EXCERPTED PASSAGE
§ §

Why Am I Single? – This Is What Keeps 99% Of People Single (Psychology)

People spend a lot of time complaining about being single, but they normally never think about why they might be single.

Instead they continue doing the things they have always done, hoping that someone will magically come along.

If you have been single for a while and you are wondering why, then this is for you. 

This is why you might be single!

You don’t go out much

Do you spend a lot of time at home or at work?

Too much time away from other people puts you at risk of missing out on potential opportunities.

The majority of people meet their partners when they are out for coffee or in a bar. If you are inside all the time playing video games then you are far less likely to meet the love of your life.

You don’t need to be out every night but saying yes to social events will help you meet more people, make more connections and potentially find a partner.

Next time you decline an invite to an after-work hang, think again! You never know who you might meet. 

Being defensive 

You are constantly on the defensive. Nothing is your fault, and you won’t let anyone tell you otherwise.

If someone who might be a potential partner says anything that might upset you, you instantly become defensive. This is really tiring for the other person, and it will deter someone early on from committing to you.

A woman wants a man that will admit when he is wrong and own up to his mistakes.

§ §

DATASET ROWS
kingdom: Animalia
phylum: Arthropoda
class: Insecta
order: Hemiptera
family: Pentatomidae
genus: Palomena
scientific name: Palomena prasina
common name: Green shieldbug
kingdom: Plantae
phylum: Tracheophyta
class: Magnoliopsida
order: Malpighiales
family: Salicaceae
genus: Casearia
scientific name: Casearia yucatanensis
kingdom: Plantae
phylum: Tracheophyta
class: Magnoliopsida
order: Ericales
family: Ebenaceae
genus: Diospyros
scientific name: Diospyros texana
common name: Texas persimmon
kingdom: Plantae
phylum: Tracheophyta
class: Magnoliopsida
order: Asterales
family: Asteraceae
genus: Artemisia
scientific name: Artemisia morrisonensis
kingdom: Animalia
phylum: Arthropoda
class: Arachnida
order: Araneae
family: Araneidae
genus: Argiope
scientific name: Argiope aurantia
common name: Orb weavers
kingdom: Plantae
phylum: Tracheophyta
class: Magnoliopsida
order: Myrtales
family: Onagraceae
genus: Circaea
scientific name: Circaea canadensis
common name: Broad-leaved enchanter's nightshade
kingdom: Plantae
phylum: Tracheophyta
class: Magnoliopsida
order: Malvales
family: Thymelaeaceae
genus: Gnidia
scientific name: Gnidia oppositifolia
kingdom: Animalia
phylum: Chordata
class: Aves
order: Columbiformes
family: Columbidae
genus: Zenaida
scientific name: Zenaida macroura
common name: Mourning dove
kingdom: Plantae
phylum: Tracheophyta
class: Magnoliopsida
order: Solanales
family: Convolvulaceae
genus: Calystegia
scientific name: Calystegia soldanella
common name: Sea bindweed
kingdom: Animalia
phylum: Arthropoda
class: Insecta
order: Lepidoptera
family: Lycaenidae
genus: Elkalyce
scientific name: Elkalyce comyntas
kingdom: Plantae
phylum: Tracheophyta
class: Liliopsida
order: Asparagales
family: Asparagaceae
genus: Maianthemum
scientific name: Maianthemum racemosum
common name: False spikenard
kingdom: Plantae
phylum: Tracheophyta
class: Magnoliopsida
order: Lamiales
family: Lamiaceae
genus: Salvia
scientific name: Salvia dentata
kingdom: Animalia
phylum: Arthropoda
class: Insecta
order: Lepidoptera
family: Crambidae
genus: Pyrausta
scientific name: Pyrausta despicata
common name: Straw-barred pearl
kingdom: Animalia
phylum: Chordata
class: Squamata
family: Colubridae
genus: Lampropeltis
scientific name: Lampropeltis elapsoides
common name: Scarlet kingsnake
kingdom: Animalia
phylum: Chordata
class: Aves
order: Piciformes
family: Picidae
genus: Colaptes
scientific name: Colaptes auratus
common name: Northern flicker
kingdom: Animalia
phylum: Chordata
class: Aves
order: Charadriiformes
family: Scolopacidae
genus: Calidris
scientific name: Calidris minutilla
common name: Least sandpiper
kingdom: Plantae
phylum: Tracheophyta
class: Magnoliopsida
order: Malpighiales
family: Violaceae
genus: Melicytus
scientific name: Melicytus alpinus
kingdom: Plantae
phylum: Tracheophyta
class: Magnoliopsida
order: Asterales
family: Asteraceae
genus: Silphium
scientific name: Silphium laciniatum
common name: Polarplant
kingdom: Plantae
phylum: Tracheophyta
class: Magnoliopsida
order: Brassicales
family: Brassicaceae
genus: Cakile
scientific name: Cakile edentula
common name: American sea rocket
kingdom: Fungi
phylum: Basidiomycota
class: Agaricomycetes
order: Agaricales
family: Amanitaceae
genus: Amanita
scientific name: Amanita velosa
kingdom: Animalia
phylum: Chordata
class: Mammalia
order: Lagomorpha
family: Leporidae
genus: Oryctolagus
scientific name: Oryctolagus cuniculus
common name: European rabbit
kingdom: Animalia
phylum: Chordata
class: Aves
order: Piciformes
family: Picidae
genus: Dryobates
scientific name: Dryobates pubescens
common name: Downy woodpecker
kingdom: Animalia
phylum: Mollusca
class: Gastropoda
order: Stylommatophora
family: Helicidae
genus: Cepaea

§ §

WORK TO BE COMPLETED
Continue the article about why people stay single, starting after its last sentence.

WRITTEN RESPONSE
When you act in a defensive manner it tells her that you are not like this. Instead of waiting around for you to change, she will simply move on. 

You have not moved on from your ex

It’s so obvious when you have not moved on from your ex.

You start comparing other people you meet to them, you say their name by mistake and every example you give includes them.

No one wants to live in someone else’s shadow. They want to be with someone that really loves them and only them.

No one will commit to you and you will stay single if they think you are still hung up on your ex. Before trying to get someone new, heal from your ex. 

Having unhealthy attractions 

If you are constantly going for the same type of person, someone that displays destructive behavior for example, it will become obvious to others that this is what you want.

Why would you go for them otherwise?

When the relationship breaks down, you might come into contact with people who like you but they might not feel as though they are your type simply because of the people you have dated in the past.

It’s important that you address this before you get a reputation for having unhealthy attractions. 

A fear of intimacy

Most people have experienced this at some point in their lives.

They are scared to get close to someone, to open up to them and be vulnerable. This is fine, it is when it becomes something that you carry into every relationship that it becomes a problem.

Anyone that is interested in you will stop trying if you display a prolonged fear of intimacy.

They might think you are hiding something from them or that you don’t trust them.

You also risk getting a reputation for sleeping around and never committing when you have a fear of intimacy.

It might seem scary but if you can work on this, you’ll notice that you won’t be single for much longer.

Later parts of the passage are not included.